Better Late Than Never

The most significant feature of the President’s conversation with his compatriots last Sunday was the directive on the mandatory use of the face mask.

For a long time, since the commencement of the now fortnight conversations on the state of COVID-19 in the country by him, we have longed for this measure. Now, it has come to pass ‒ and all we can do is recall the dictum ‘better late than never’.

Equally exhilarating is the order to law enforcement officers to ensure that all persons use the face mask when they are outside their houses. There could not have been a better directive considering the efficacy of the shield in checking the transmission of the infection.

Had we applied this rule from the beginning and enforcing same with the necessary vigour and commitment, the gains would have been phenomenal.

For success in this direction it is important for citizens to understand adequately why they are being forced to use the masks. It is when they understand its importance, policing them in that regard would not even be necessary. The contrary is a situation where people not understanding the importance of the shield would put it on just because they want to avoid the inconvenience of being arrested.

Many persons in town clearly hang the shield away from their nostrils and mouths, making nonsense of the objective of it.

People must be compelled to use the masks properly, failure to so which should attract sanctions. Many Ghanaians are not taking the protocols seriously enough, especially the face masks.

With the experience in the failure of forcing motorcyclists to use helmets, we are hesitant in asserting that there would not be challenges in enforcing the face mask protocol.

There are others who unfortunately must be told to wash their masks daily and not to them repeatedly without washing them.

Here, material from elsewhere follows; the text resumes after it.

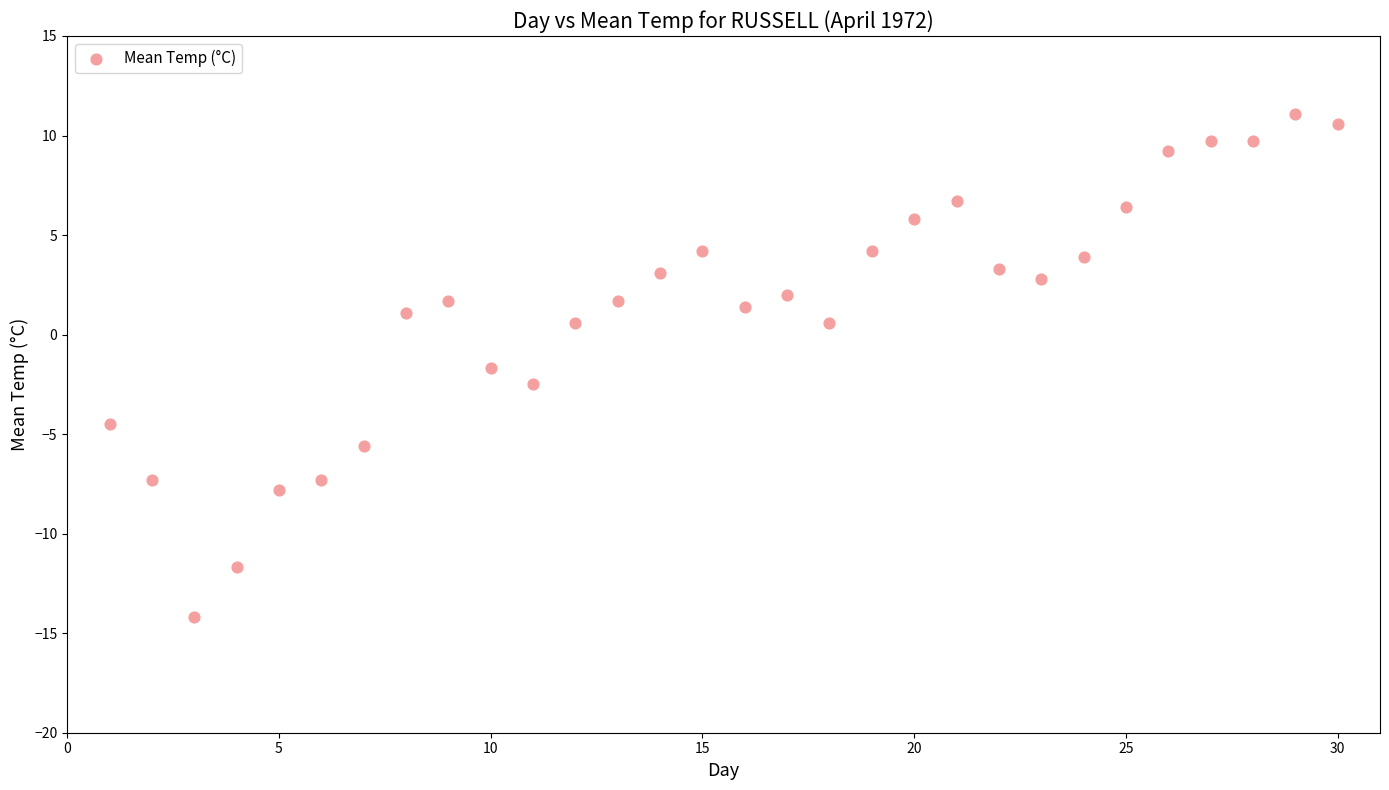

What is the range of Y values (max minus min)?

25.3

Many drivers of commercial commuters or ‘trotro’ need lessons on being neat and to understand the importance of being neat about their masks.

With a dearth of cops to enforce the directives on the protocols, the necessary enforcement would certainly not be a walk on the park. Perhaps the Motor Traffic & Transport Department (MTTD) cops should be tasked to do more.

Checkpoints on selected roads with a high frequency of commercial commuters should also be considered if we want to make headway in policing the use of face masks and the adherence to the other protocols.

Social activities in the past few weeks have witnessed major breaches, and unless something is done about the irresponsibility being exhibited, the healthy new normal would suffocate.